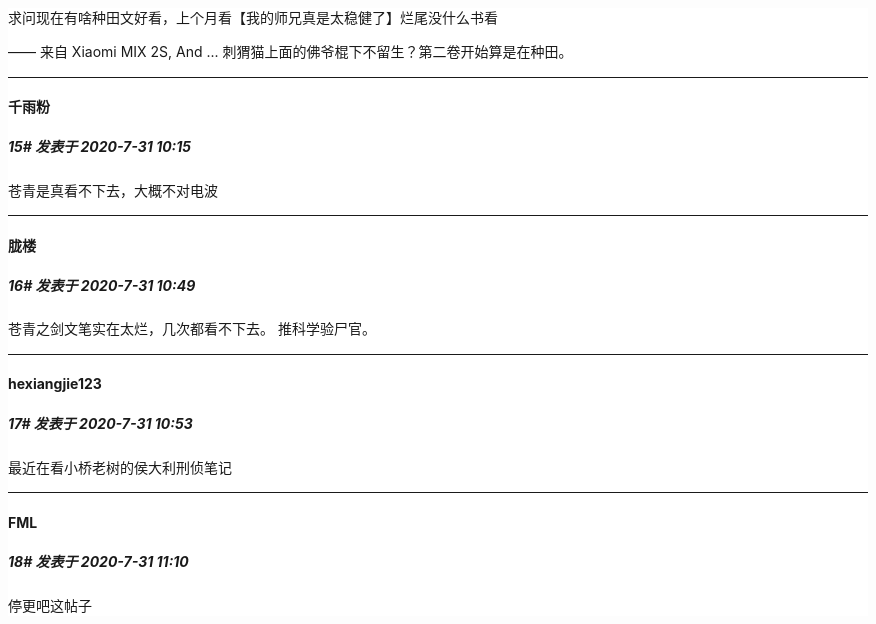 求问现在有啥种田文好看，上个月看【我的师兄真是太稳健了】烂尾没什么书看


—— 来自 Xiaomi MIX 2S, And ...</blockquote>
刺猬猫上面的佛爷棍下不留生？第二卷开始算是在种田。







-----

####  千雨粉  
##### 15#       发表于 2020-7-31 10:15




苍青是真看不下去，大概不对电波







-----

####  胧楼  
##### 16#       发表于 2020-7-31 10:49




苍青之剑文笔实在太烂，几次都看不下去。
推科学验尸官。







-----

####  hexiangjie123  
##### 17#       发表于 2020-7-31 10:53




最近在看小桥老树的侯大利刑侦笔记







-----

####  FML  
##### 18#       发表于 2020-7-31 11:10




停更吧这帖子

=======

Only the pictures should be left out; write out everything else in the records exactly.

# Response
 求问现在有啥种田文好看，上个月看【我的师兄真是太稳健了】烂尾没什么书看


—— 来自 Xiaomi MIX 2S, And ...</blockquote>
刺猬猫上面的佛爷棍下不留生？第二卷开始算是在种田。







-----

####  千雨粉  
##### 15#       发表于 2020-7-31 10:15




苍青是真看不下去，大概不对电波







-----

####  胧楼  
##### 16#       发表于 2020-7-31 10:49




苍青之剑文笔实在太烂，几次都看不下去。
推科学验尸官。







-----

####  hexiangjie123  
##### 17#       发表于 2020-7-31 10:53




最近在看小桥老树的侯大利刑侦笔记







-----

####  FML  
##### 18#       发表于 2020-7-31 11:10




停更吧这帖子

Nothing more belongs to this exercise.